## WHAT THE TASK ASKS
Although the data below contains pictures, please reproduce only its words, exactly.

## RECORDS TO PROCESS
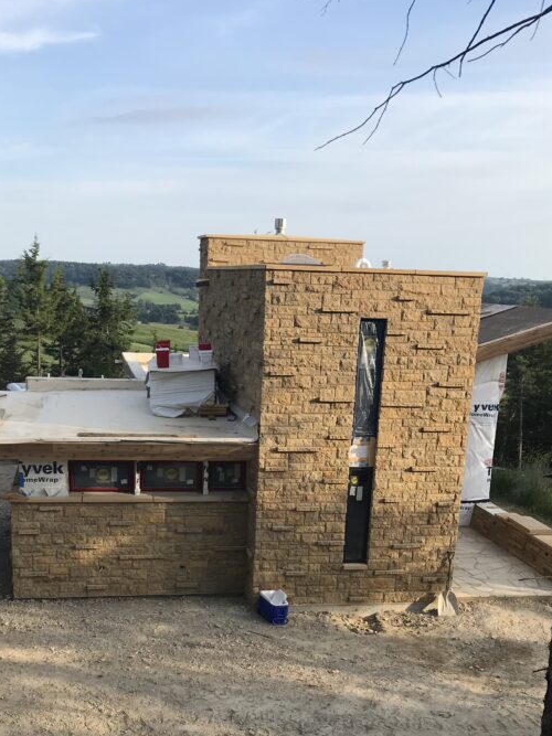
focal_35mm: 43
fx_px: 915
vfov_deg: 42.7
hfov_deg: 33.5
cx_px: 225
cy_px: 541
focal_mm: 3.99
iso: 20
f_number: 1.8
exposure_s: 1/847
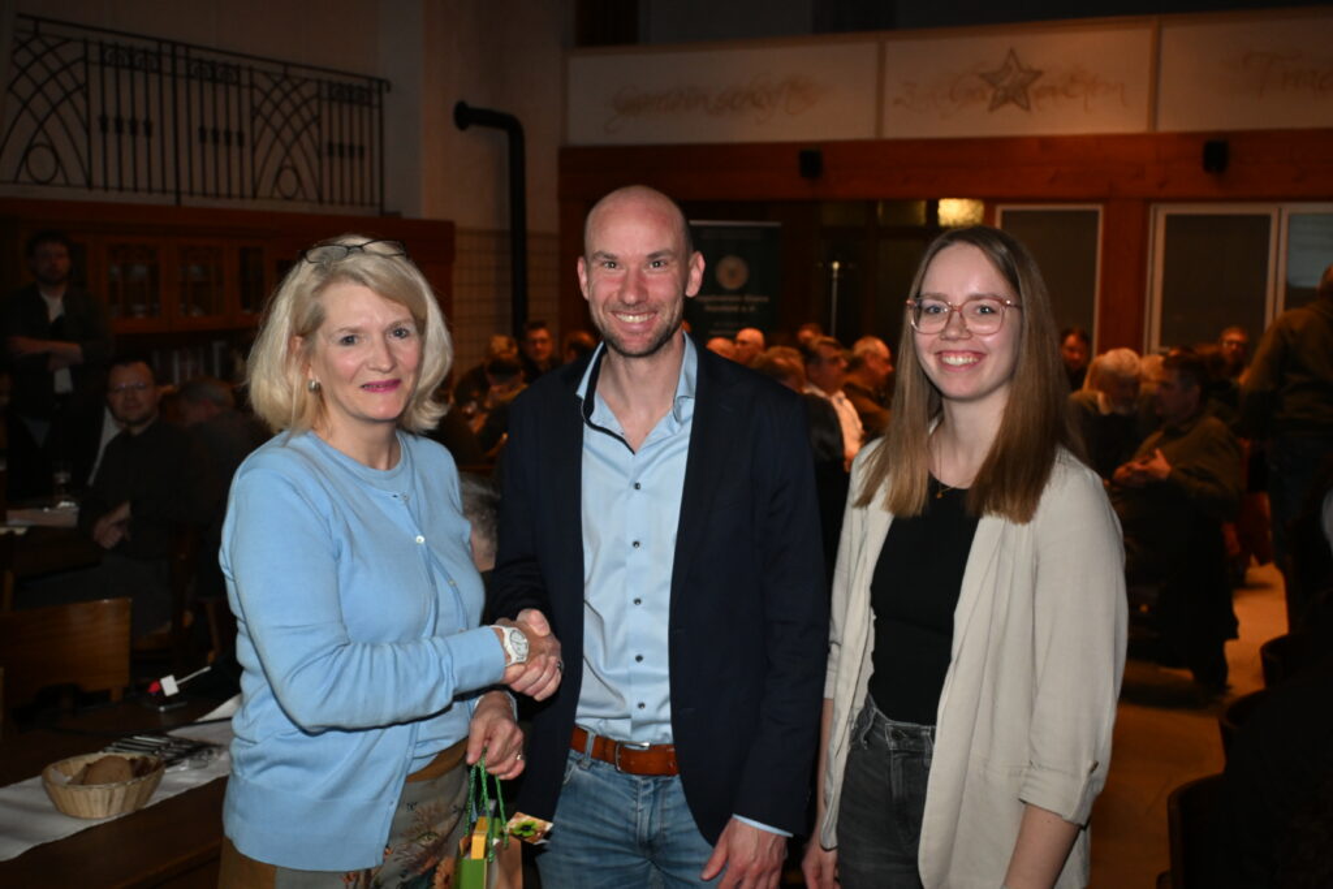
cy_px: 444
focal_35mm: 41
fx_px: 1528
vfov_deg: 32.5
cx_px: 666
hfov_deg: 47.1
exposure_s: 1/60
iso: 1100
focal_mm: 27.5
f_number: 4.5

## TASK RESULT
focal_35mm: 43
fx_px: 915
vfov_deg: 42.7
hfov_deg: 33.5
cx_px: 225
cy_px: 541
focal_mm: 3.99
iso: 20
f_number: 1.8
exposure_s: 1/847
cy_px: 444
focal_35mm: 41
fx_px: 1528
vfov_deg: 32.5
cx_px: 666
hfov_deg: 47.1
exposure_s: 1/60
iso: 1100
focal_mm: 27.5
f_number: 4.5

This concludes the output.